DATASET RECORDS
□ □ □ □

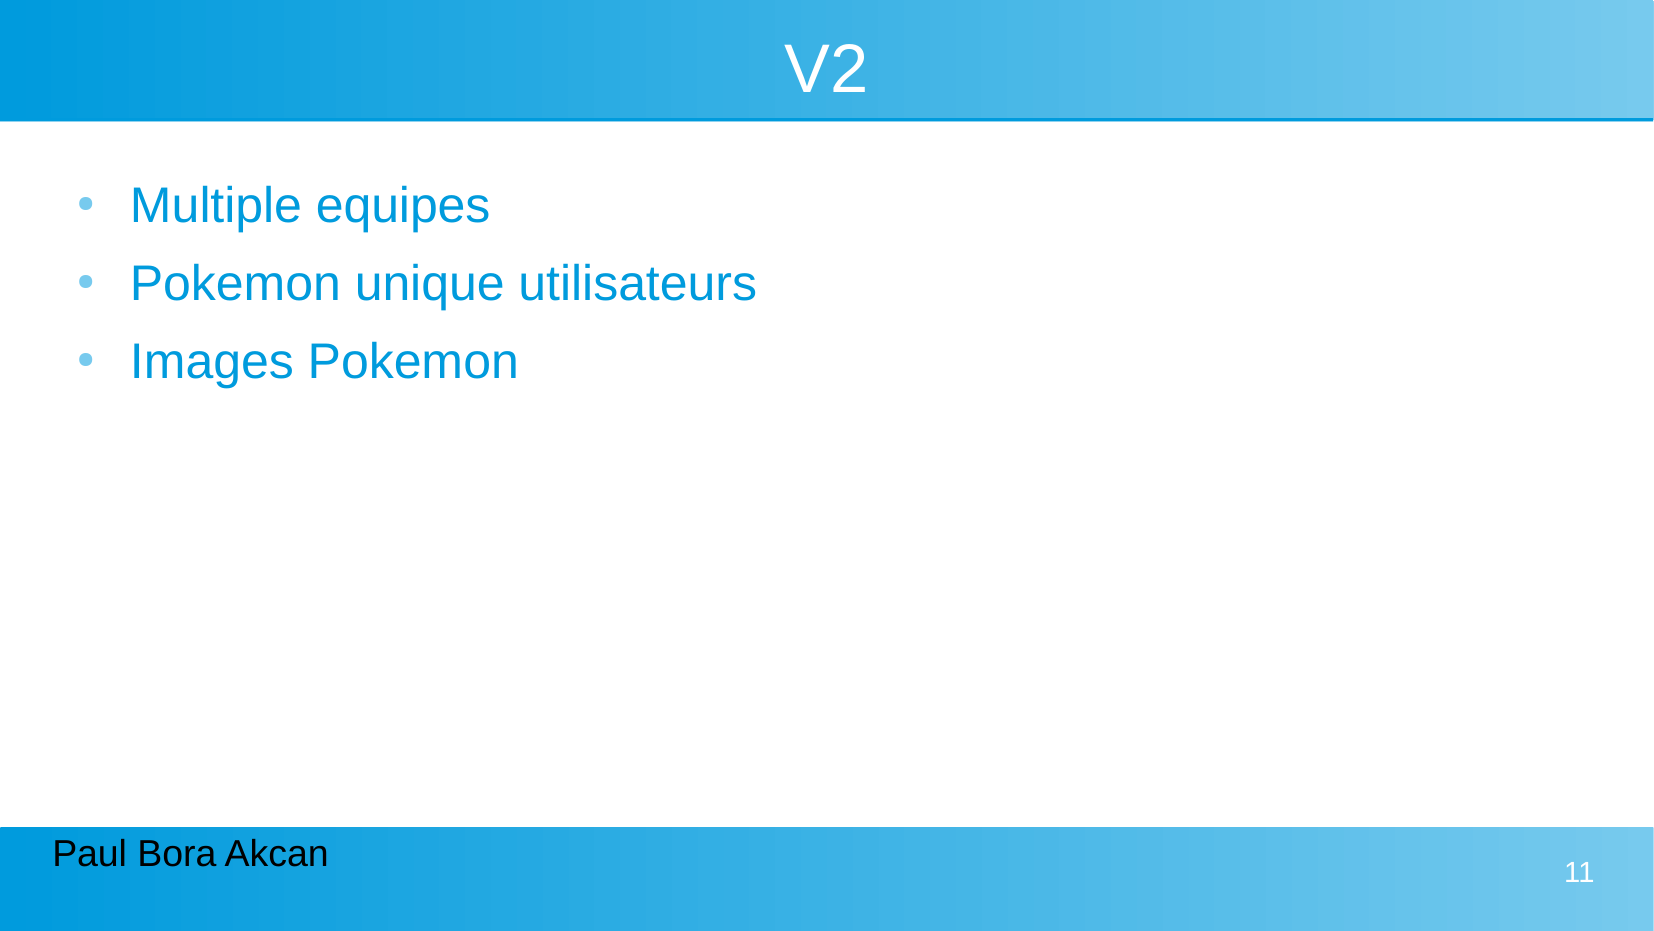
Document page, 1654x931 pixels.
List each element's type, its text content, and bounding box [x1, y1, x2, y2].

title V2 [59, 29, 1595, 108]
list Multiple equipes Pokemon unique utilisateurs Images Pokemon [59, 177, 1595, 768]
text_box Paul Bora Akcan [37, 825, 488, 901]
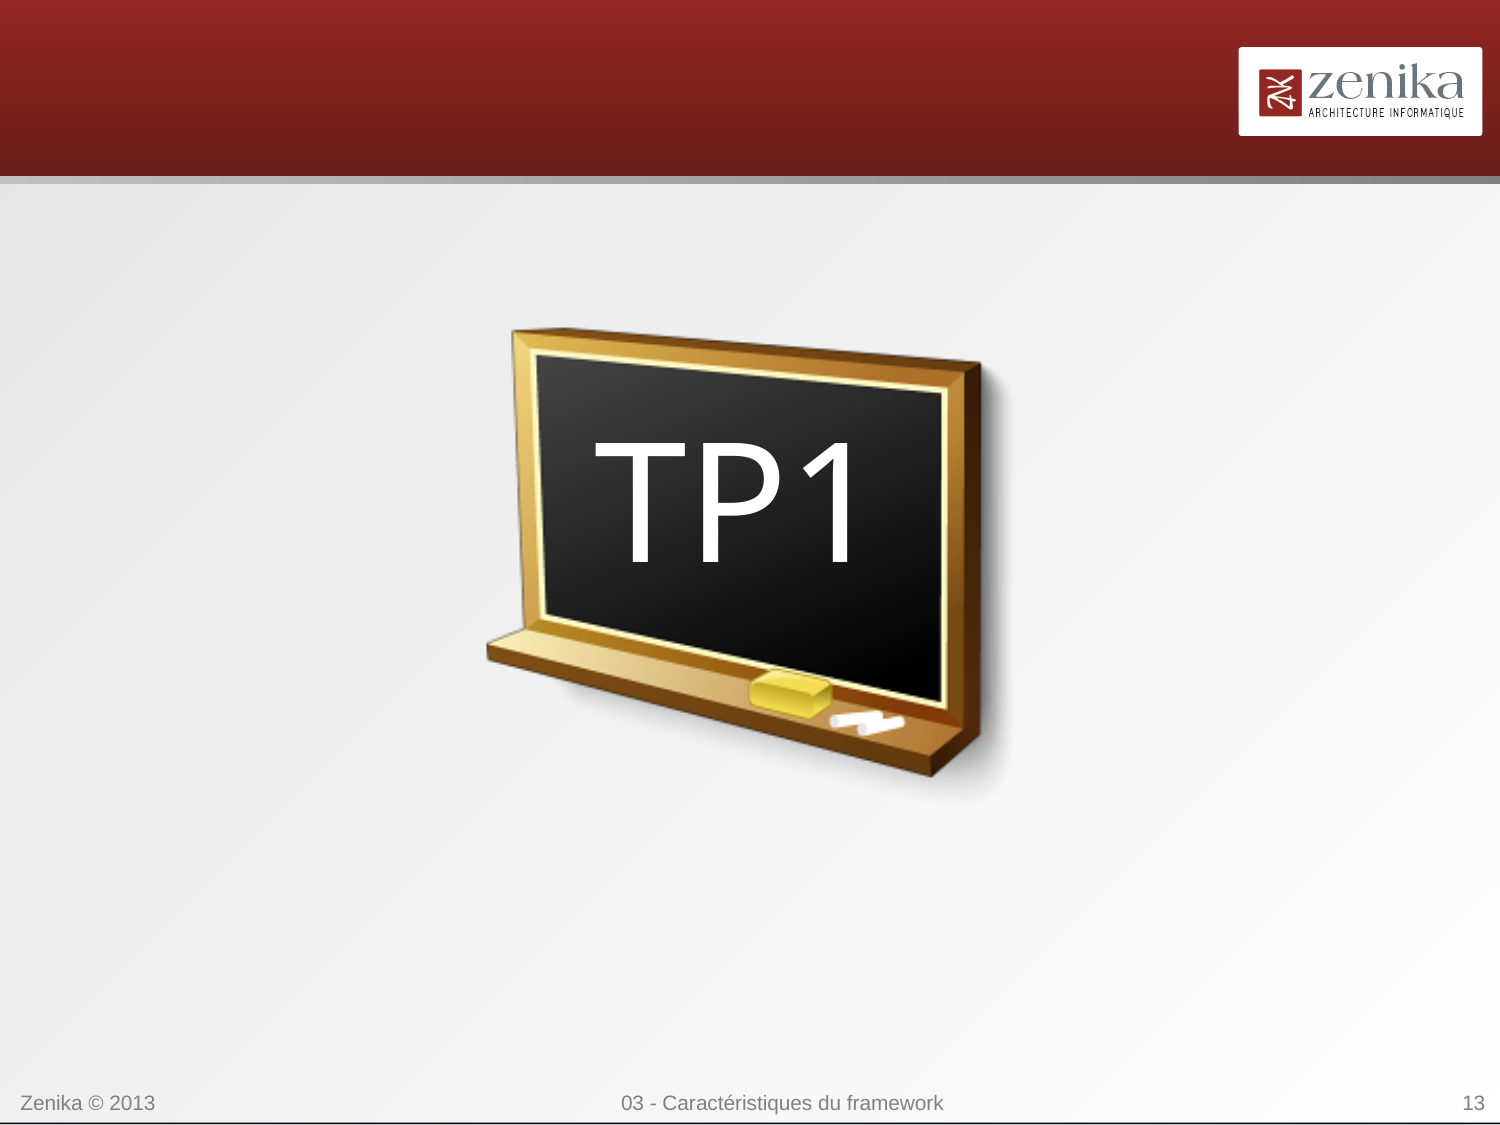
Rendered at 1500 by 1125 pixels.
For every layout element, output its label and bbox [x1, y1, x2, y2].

□ □ □ □

PROBLEM DETAILS
Rewrite the data above, replacing every "pixels" with "px" and leaving everything else unchanged. Omit the pictures from your answer.

SOLUTION FOR THIS PROBLEM
Document page, 1654x931 px.
List each element's type, its text content, and bounding box [x1, y1, x2, y2].

title V2 [59, 29, 1595, 108]
list Multiple equipes Pokemon unique utilisateurs Images Pokemon [59, 177, 1595, 768]
text_box Paul Bora Akcan [37, 825, 488, 901]
Rendered at 1500 by 1125 px.
For every layout element, output its label and bbox [x1, y1, x2, y2].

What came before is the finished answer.